Is Squatting Legal in the State of Colorado?
Want to fall down a legal loophole? Wrap your mind around the art of squatting, and the legal ins and outs of doing so in the state of Colorado. What is squatting, and is it legal in our state?
A squatter is someone who occupies an empty property that does not belong to them. This is different than trespassing as it is the squatter's intent to stay at the property until they become the owner. This includes paying the state's taxes on said property.
What is a Squatter?
On-Site Property management defines a squatter as someone who is occupying a property to which they have no legal claim. This can place the property and the actual owner's financial standing at risk. Squatting usually happens in residential buildings that have been unoccupied, closed, or foreclosed. In some instances, it can occur at an empty commercial property as well.
Squatting is the ultimate gray area. It is not made legal by law, but it is not necessarily illegal depending on where you are. Squatters do have some protections under the current law in Colorado.
How Long Does it Take A Squatter to Take Ownership in Colorado?

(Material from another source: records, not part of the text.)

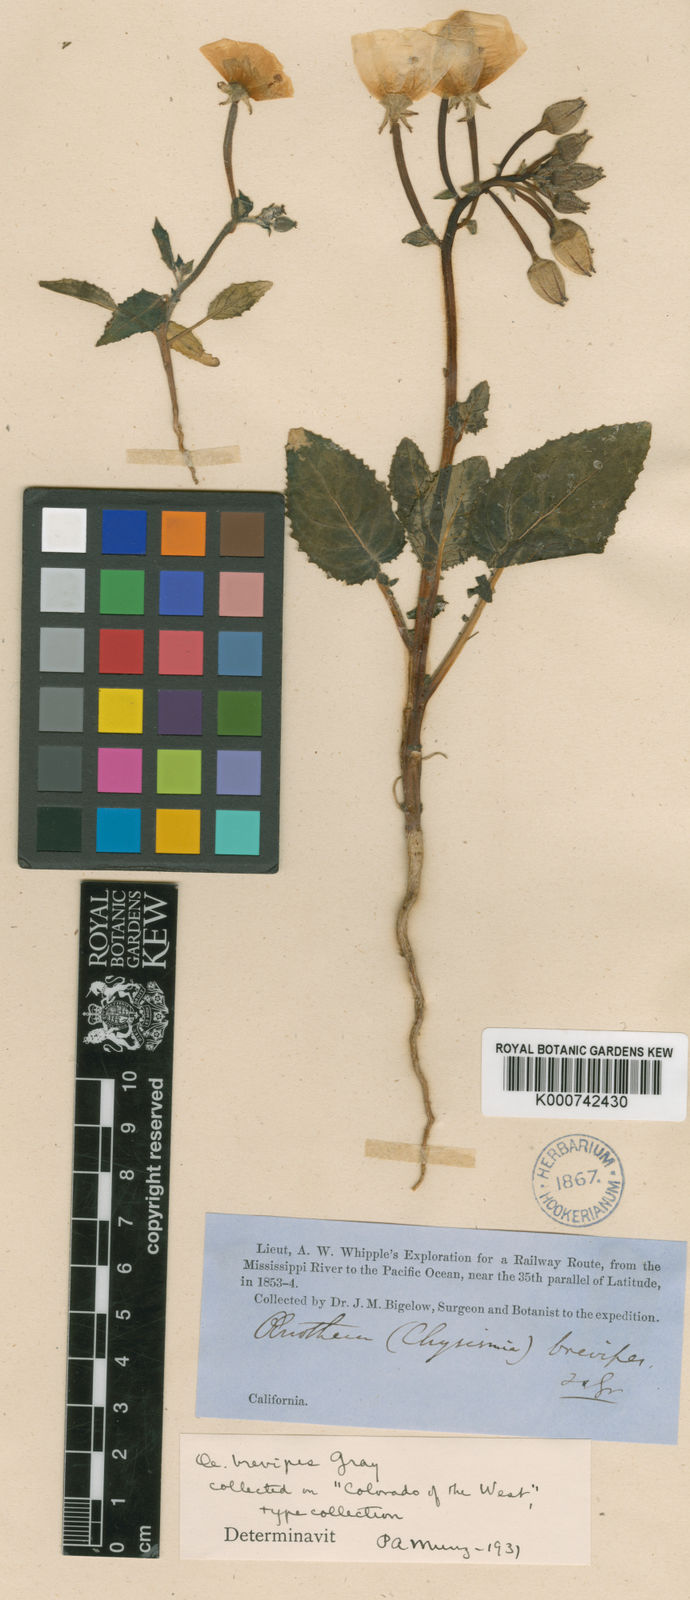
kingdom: Plantae
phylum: Tracheophyta
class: Magnoliopsida
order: Myrtales
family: Onagraceae
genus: Chylismia
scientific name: Chylismia brevipes
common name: Yellow cups
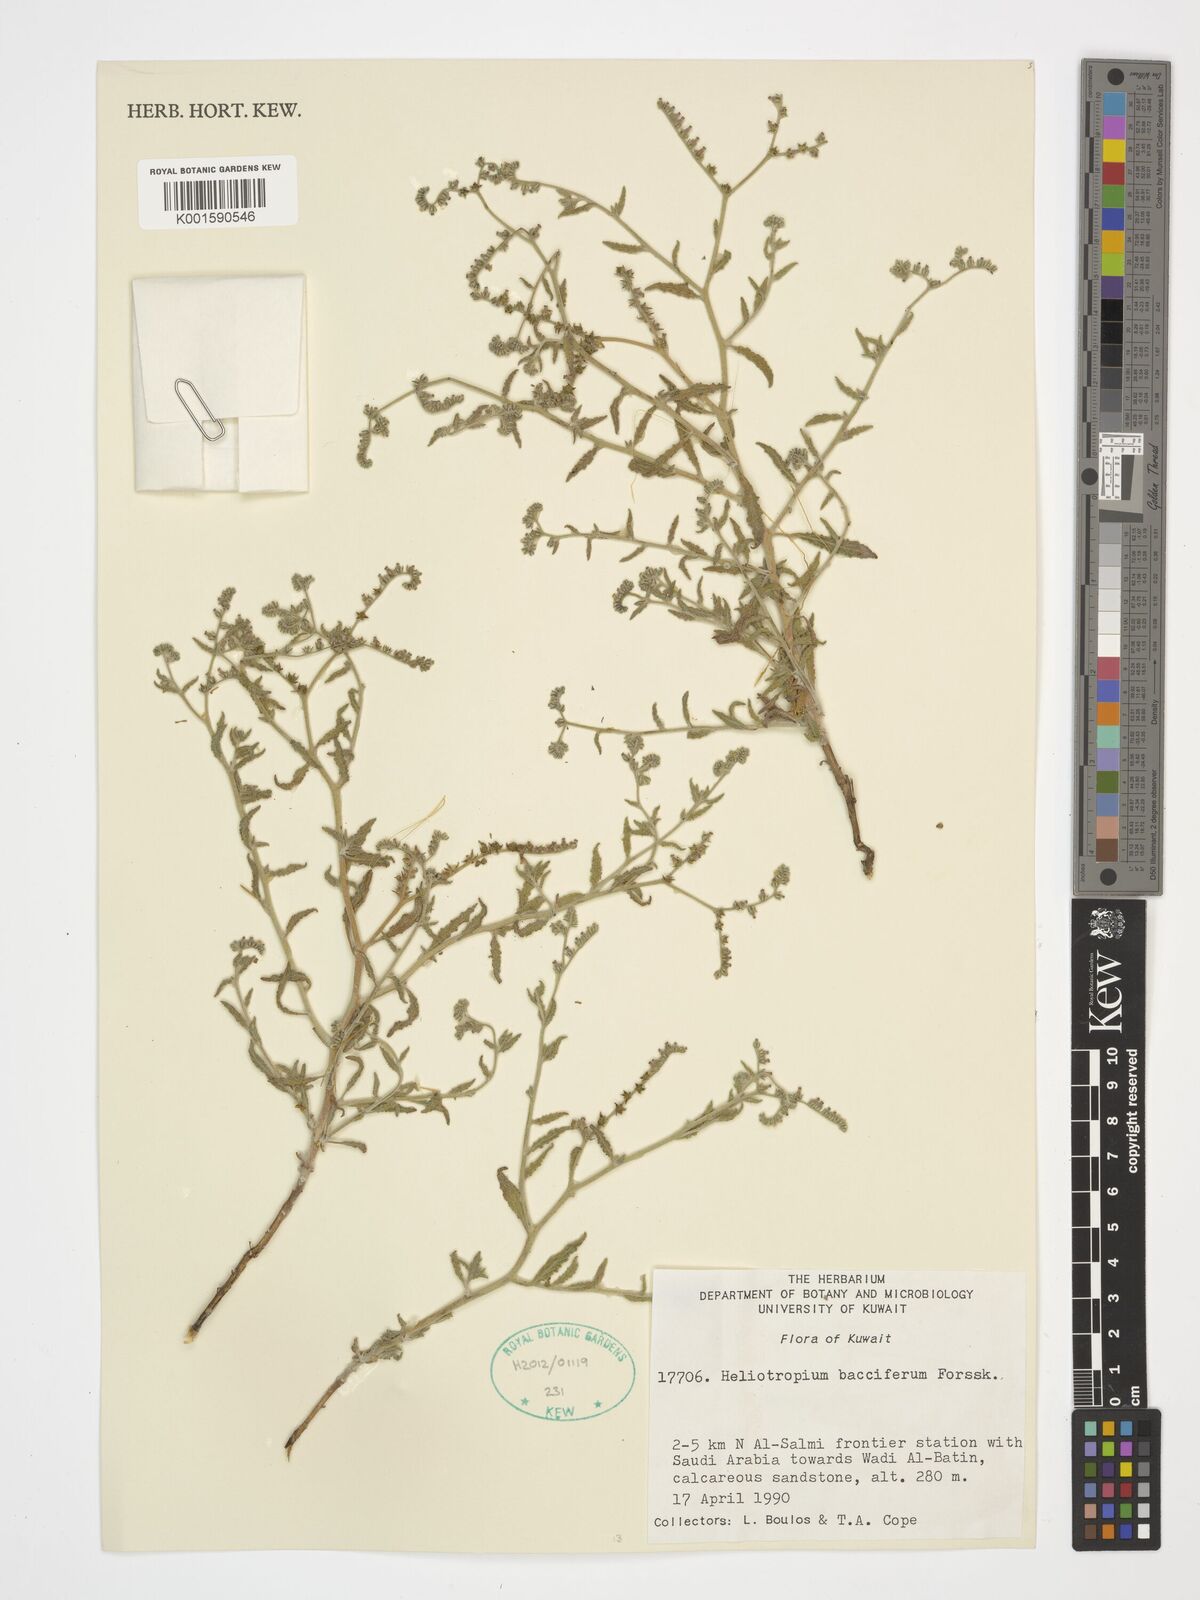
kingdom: Plantae
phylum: Tracheophyta
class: Magnoliopsida
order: Boraginales
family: Heliotropiaceae
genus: Heliotropium
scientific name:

Someone squatting a property in Colorado must reside there openly and continuously for 18 years to be legally recognized as the owner. This timeline can be shortened if the squatter has been the one paying the property taxes, or has obtained 'color of title'.
How Do People Get Rid of a Squatter in Colorado?
Welcome to hell! Keeping squatters out means having to consistently monitor the property you own, especially if it is empty or unoccupied. Getting rid of a squatter can often require a call to the police, serving eviction notices, having to file a lawsuit, and more. Good lord! Hopefully, this never happens to you.